Apple leaf mining moth
The caterpillars of apple leaf mining moth feed within the leaves of apple, cherry, ornamental Prunus, hawthorn and birch. Creating narrow pale meandering lines in leaves. Part of the biodiversity its hosts support there is no effect on cropping.
Latin name: Lyonetia clerkella
Plants affected: Apple, cherry, ornamental Prunus, hawthorn (Crataegus) and birch (Betula)
Main symptoms: Whitish or brown lines in the leaves.
Caused by: Caterpillar of a moth
Timing: June to September
What is apple leaf mining moth?
This moth is a member of the moth family Lyonetiinae. They are considered smaller moths (microlepidoptera). The microlepidoptera make up more than 1600 species across 45 families in the UK, a majority of the 2600 species of butterfly and moth found in Britain. Nearly 900 other insects, including some beetles, sawflies and moths create leaf mines as larvae more information about some for these insects can be found at The leaf and stem mines of British flies and other insects
There are up to three generations of apple leaf miner during the summer although it is usually only the final generation of caterpillars in August to early October that is sufficiently numerous to be noticed. Host plants include apple, cherry, ornamental Prunus, and less frequently, hawthorn and birch.

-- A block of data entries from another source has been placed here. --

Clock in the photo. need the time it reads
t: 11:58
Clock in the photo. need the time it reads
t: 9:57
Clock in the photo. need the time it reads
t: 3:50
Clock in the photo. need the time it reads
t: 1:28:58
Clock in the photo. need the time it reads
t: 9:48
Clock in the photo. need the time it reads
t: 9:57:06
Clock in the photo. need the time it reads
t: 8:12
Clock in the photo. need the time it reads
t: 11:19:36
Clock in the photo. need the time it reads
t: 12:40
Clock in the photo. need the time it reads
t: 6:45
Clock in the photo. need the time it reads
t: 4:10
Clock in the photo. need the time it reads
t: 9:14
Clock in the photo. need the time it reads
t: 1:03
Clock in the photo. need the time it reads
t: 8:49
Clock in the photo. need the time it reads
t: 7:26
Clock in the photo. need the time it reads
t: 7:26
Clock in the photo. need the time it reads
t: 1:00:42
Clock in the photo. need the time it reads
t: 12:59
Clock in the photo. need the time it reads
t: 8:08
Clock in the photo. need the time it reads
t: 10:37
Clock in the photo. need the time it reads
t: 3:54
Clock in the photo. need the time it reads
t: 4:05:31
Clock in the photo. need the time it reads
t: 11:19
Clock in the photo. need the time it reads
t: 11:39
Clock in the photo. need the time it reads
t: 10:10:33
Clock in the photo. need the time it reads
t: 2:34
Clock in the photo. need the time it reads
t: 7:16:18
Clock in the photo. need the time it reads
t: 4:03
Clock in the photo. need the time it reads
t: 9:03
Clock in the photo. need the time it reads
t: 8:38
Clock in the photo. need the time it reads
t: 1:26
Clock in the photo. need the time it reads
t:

The leaf mine is a long, narrow and sinuous tunnel which can be seen as a whitish or brown line on the upper leaf surface. In late summer some apple trees can have a large proportion of their leaves mined and some leaves may contain many caterpillars. This can result in areas of some leaves dying and dropping out.
When the larvae have finished feeding they emerge from the leaf and spin small silken cocoons, which are suspended like hammocks from the underside of the leaf. Adults of the final generation emerge during October and they overwinter in sheltered places before laying eggs in April to June.